Czy Polacy mogą pozwolić sobie na tak samo wysoki standard życia jak mieszkańcy Europy Zachodniej? Według najnowszego raportu GfK „Purchasing Power Europe 2024” dystans do europejskiej średniej powoli się zmniejsza, lecz nadal pozostaje znaczący. Statystyczny Polak wydaje rocznie na konsumpcję około 12,6 tys. euro, czyli ponad 50 tys. zł. Dla porównania, średnia europejska wynosi 18,8 tys. euro. Choć wyniki nie napawają optymizmem, sytuacja w różnych regionach Polski prezentuje się niejednolicie.

Wydatki konsumpcyjne w przeliczeniu na jednego mieszkańca w Europie

Raport „GfK Purchasing Power Europe 2024” wskazuje, że wydatki konsumpcyjne obywateli Europy różnią się drastycznie. Wartości te uwzględniają nie tylko codzienne zakupy spożywcze, ale również wydatki na mieszkanie, energię, rozrywkę, transport, usługi oraz turystykę. Polska zajmuje 27. miejsce w Europie z rocznym wynikiem 12,6 tys. euro na osobę, co odpowiada nieco ponad połowie europejskiej średniej, wynoszącej 18,8 tys. euro.

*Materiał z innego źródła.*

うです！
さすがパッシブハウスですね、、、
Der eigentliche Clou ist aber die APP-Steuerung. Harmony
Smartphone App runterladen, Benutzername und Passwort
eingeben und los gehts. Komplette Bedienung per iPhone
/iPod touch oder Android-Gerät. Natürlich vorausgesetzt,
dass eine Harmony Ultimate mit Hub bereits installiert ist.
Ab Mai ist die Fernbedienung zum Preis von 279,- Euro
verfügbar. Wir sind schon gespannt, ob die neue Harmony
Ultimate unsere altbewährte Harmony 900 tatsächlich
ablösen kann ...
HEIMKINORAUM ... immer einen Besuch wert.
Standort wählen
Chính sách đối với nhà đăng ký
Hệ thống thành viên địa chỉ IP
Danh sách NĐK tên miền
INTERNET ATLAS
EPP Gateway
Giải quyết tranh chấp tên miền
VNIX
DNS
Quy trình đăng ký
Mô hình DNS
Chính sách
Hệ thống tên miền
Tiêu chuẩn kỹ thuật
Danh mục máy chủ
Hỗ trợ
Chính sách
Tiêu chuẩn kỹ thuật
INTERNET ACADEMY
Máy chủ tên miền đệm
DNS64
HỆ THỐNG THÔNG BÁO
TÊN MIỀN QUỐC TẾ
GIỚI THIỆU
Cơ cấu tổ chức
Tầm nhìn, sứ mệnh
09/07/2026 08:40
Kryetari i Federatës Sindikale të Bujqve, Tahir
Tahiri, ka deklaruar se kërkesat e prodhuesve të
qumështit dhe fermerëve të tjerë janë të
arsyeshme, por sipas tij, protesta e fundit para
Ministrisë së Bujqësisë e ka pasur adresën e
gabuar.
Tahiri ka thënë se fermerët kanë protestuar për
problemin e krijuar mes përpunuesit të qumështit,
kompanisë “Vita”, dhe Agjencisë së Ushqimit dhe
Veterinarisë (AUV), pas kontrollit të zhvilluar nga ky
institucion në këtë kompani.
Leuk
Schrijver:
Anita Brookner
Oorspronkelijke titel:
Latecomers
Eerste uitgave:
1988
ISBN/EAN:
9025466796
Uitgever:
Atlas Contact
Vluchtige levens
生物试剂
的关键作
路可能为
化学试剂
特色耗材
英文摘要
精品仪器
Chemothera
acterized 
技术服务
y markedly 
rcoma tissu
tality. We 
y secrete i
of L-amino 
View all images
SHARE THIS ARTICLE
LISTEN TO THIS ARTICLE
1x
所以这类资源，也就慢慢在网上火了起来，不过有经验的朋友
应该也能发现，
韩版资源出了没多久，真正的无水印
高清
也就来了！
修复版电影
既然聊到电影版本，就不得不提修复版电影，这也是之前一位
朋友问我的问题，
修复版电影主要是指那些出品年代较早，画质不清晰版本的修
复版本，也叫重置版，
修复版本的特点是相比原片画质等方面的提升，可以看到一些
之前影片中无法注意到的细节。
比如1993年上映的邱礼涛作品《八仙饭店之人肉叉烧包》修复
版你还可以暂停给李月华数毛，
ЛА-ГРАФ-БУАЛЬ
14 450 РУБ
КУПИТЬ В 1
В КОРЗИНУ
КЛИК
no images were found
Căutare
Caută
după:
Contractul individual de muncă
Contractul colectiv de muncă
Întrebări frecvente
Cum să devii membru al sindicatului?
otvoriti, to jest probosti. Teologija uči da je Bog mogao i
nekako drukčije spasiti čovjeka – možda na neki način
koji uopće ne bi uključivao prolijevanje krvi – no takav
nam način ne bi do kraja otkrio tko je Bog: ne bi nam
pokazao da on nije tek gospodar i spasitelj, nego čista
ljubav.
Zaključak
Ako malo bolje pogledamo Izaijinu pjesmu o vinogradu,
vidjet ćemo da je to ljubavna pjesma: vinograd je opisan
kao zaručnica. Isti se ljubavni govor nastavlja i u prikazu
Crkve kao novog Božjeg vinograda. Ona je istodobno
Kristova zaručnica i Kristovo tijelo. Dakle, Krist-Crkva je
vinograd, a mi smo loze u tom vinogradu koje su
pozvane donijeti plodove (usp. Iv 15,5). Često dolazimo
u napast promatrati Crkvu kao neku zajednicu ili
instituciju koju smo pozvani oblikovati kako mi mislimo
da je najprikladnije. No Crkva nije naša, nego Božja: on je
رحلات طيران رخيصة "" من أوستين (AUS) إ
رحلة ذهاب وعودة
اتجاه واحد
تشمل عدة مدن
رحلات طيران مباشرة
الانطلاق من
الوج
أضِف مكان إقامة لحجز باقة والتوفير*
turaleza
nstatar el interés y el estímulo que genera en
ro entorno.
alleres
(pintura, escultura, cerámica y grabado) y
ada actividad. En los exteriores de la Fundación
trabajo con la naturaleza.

Liderami pod względem wydatków na konsumpcję są państwa takie jak Wielka Brytania, Szwajcaria, Luksemburg oraz Liechtenstein, gdzie poziom życia znacznie przewyższa średnią europejską. Wśród krajów z najniższymi wydatkami konsumpcyjnymi znajdują się Ukraina, Białoruś oraz Kosowo, co podkreśla zróżnicowanie ekonomiczne na kontynencie.

Wydatki konsumpcyjne – jak wygląda sytuacja w Polsce?

W Polsce najwyższą siłą nabywczą charakteryzuje się Warszawa, gdzie średnie wydatki wynoszą aż 19,9 tys. euro rocznie, czyli o ponad 58% więcej niż przeciętna krajowa. Stolica wyraźnie dominuje w tej kategorii, przy czym jedynie Warszawa i Sopot osiągają poziom wyższy od europejskiej średniej. Wysokie wydatki konsumpcyjne notuje także Wrocław, z wynikiem 17 tys. euro rocznie na mieszkańca.

Ciekawym trendem w tegorocznym rankingu jest obecność powiatów płockiego i siedleckiego w pierwszej dziesiątce, co pokazuje, że różnice w sile nabywczej stopniowo wyrównują się na poziomie regionalnym. Tymczasem miasta takie jak Poznań, Kraków, Bielsko-Biała i Gliwice straciły po kilka miejsc, co pokazuje dynamikę zmieniających się preferencji konsumpcyjnych i ekonomicznych realiów w kraju.